5.3.3.2 forward Function
forward(src, tgt,
src_mask=None, tgt_mask=None, memory_mask=None,
src_key_padding_mask=None, tgt_key_padding_mask=None, memory_key_padding_mask=None,
src_is_causal=None, tgt_is_causal=None, memory_is_causal=False)
Take in and process masked source/target sequences.
src (Tensor) – the sequence to the encoder (required).
tgt (Tensor) – the sequence to the decoder (required).
src_mask (Optional[Tensor]) – the additive mask for the src sequence (optional).
tgt_mask (Optional[Tensor]) – the additive mask for the tgt sequence (optional).
memory_mask (Optional[Tensor]) – the additive mask for the encoder output (optional).
src_key_padding_mask (Optional[Tensor]) – the Tensor mask for src keys per batch (optional).
tgt_key_padding_mask (Optional[Tensor]) – the Tensor mask for tgt keys per batch (optional).
memory_key_padding_mask (Optional[Tensor]) – the Tensor mask for memory keys per batch (optional).
src_is_causal (Optional[bool]) – If specified, applies a causal mask as src_mask.

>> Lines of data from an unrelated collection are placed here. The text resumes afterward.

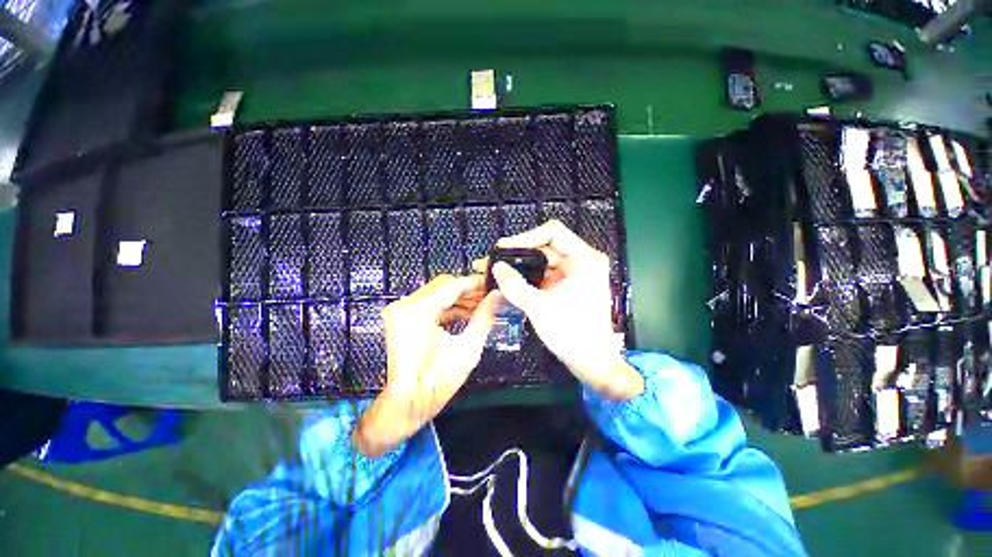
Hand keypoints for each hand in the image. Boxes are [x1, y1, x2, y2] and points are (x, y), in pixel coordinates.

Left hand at [355, 275, 500, 456]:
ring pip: (436, 293)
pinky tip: (463, 313)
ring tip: (480, 305)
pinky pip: (428, 304)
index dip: (475, 283)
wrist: (402, 407)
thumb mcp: (467, 350)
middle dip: (468, 290)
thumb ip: (484, 318)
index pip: (453, 285)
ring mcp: (400, 311)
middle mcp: (405, 306)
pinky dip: (446, 306)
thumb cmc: (433, 385)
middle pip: (443, 285)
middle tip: (488, 296)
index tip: (491, 284)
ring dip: (458, 298)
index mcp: (419, 311)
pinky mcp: (400, 318)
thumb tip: (496, 298)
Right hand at [486, 220, 642, 400]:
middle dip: (519, 253)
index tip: (503, 248)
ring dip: (521, 267)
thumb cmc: (572, 334)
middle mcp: (582, 261)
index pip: (553, 232)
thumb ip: (515, 285)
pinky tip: (511, 282)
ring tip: (498, 271)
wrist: (592, 363)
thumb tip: (497, 267)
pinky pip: (545, 275)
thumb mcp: (539, 308)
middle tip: (495, 260)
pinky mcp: (568, 286)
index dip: (526, 237)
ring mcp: (575, 274)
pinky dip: (529, 278)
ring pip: (543, 262)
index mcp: (584, 260)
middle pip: (546, 247)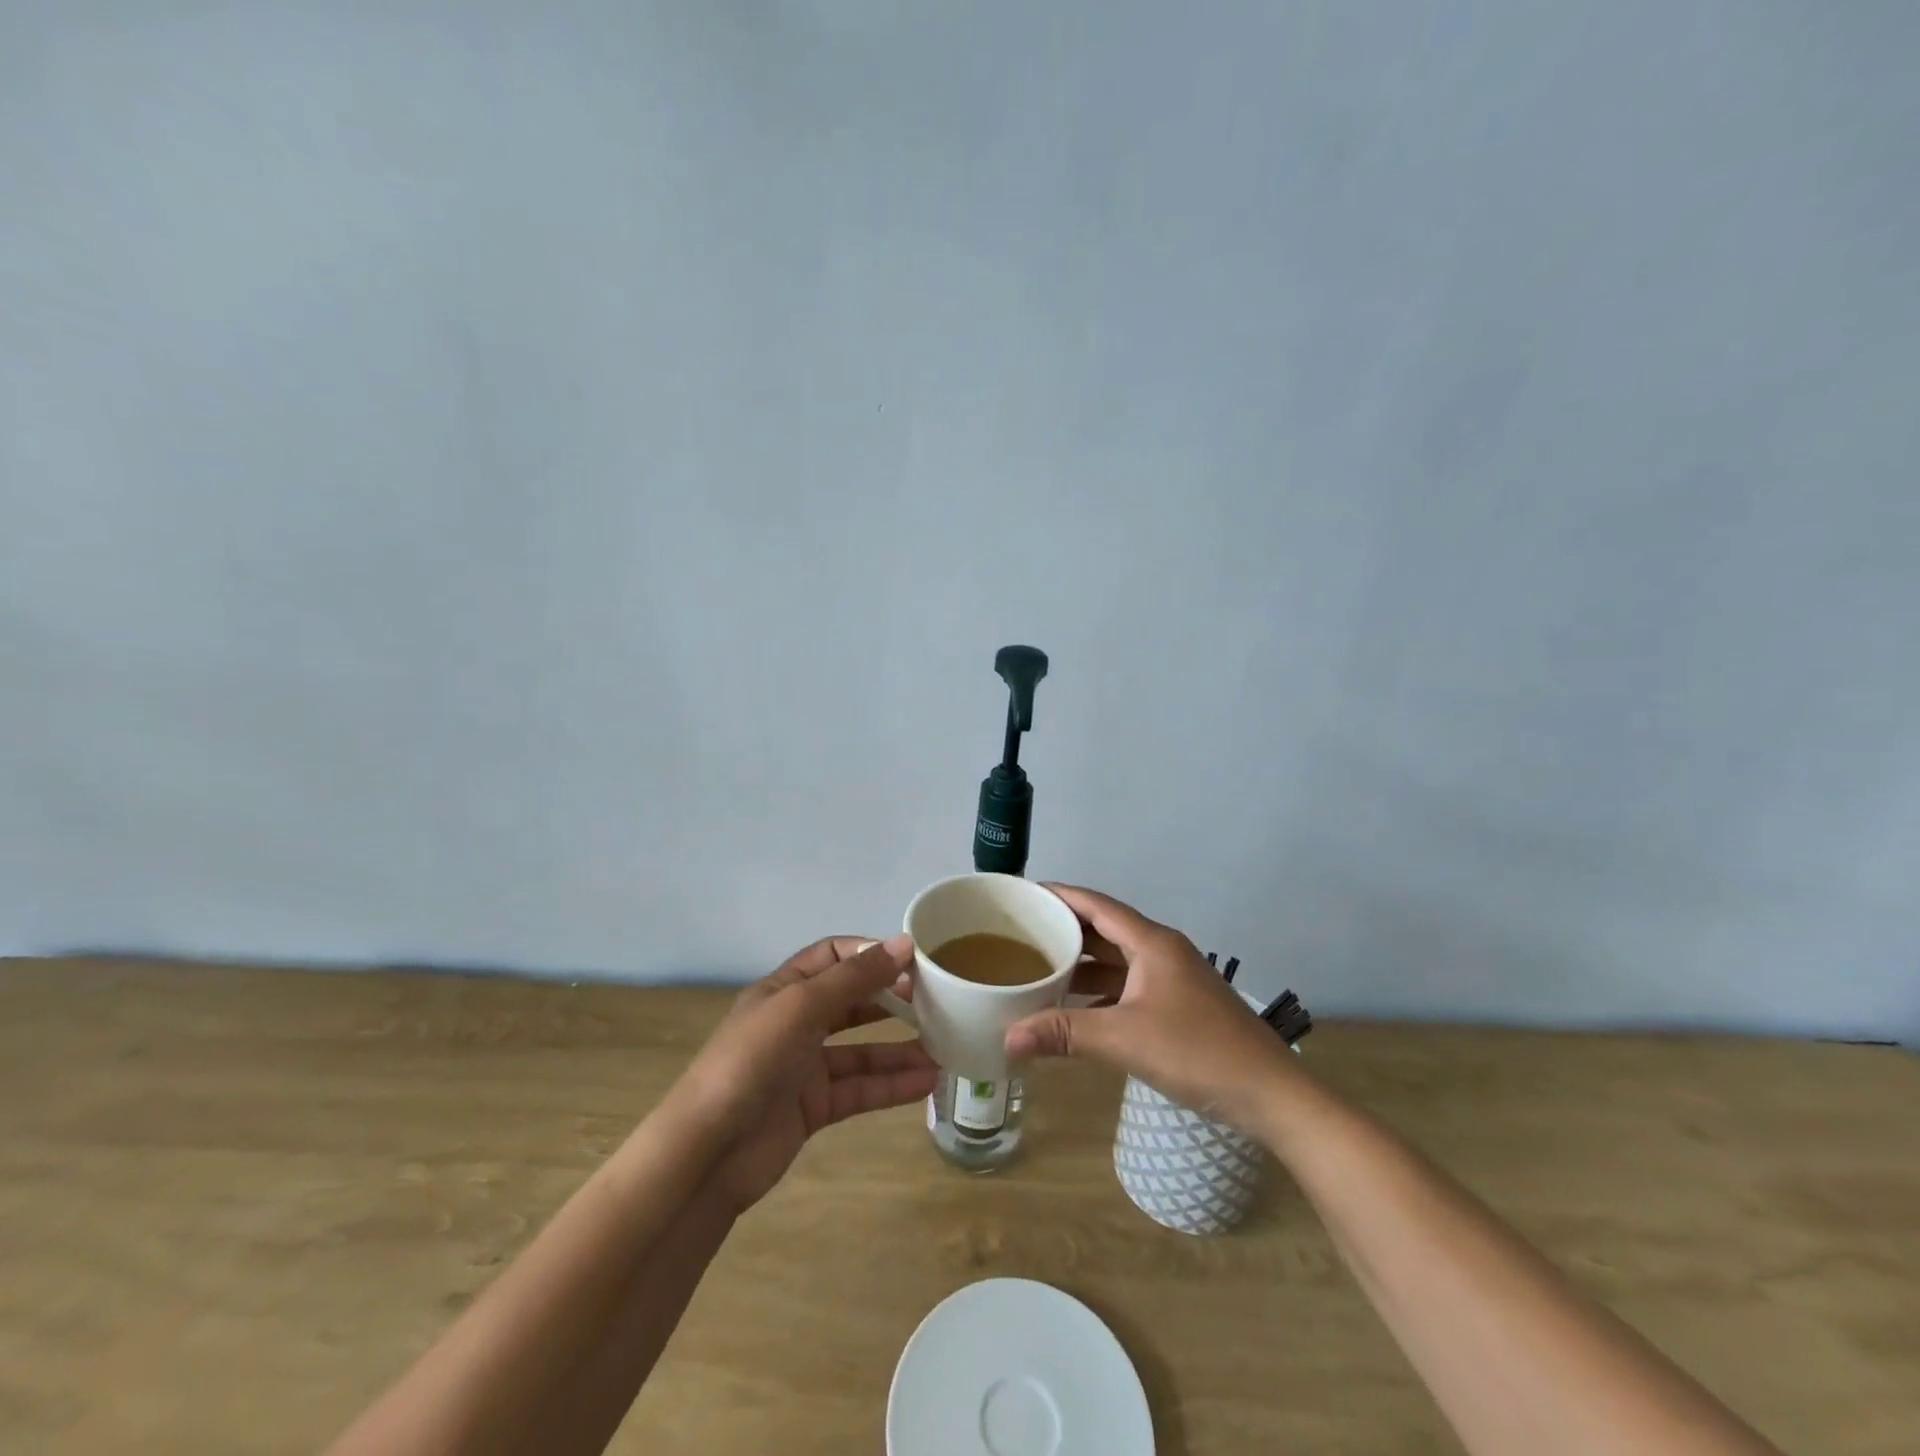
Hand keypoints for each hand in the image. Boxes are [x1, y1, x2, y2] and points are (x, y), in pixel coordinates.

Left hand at [670, 934, 938, 1214]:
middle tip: (937, 1001)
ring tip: (945, 1046)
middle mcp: (795, 1023)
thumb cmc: (752, 1061)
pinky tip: (927, 1081)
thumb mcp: (802, 1006)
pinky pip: (860, 1088)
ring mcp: (804, 1067)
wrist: (708, 1153)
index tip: (913, 960)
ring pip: (862, 1050)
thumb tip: (904, 943)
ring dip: (900, 1047)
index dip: (870, 953)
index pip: (833, 955)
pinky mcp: (813, 1108)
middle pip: (852, 1001)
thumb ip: (855, 978)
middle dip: (892, 998)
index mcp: (784, 989)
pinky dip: (892, 1084)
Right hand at [1005, 885, 1293, 1132]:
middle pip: (1105, 928)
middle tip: (1021, 934)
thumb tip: (1007, 1037)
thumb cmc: (1197, 1052)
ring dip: (1082, 962)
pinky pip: (1129, 983)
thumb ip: (1064, 1033)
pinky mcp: (1179, 1004)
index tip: (1023, 894)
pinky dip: (1100, 988)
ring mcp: (1173, 977)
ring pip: (1118, 958)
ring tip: (1039, 968)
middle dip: (1065, 929)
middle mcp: (1162, 950)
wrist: (1271, 1095)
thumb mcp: (1123, 1039)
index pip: (1096, 904)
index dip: (1059, 895)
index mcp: (1152, 942)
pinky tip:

Default: None; try to detect a causal mask. Warning: src_is_causal provides a hint that src_mask is the causal mask. Providing incorrect hints can result in incorrect execution, including forward and backward compatibility.
tgt_is_causal (Optional[bool]) – If specified, applies a causal mask as tgt_mask. Default: None; try to detect a causal mask. Warning: tgt_is_causal provides a hint that tgt_mask is the causal mask. Providing incorrect hints can result in incorrect execution, including forward and backward compatibility.
memory_is_causal (bool) – If specified, applies a causal mask as memory_mask. Default: False. Warning: memory_is_causal provides a hint that memory_mask is the causal mask. Providing incorrect hints can result in incorrect execution, including forward and backward compatibility.
5.3.3.3 generate_square_subsequent_mask Function
Generate a square causal mask for the sequence.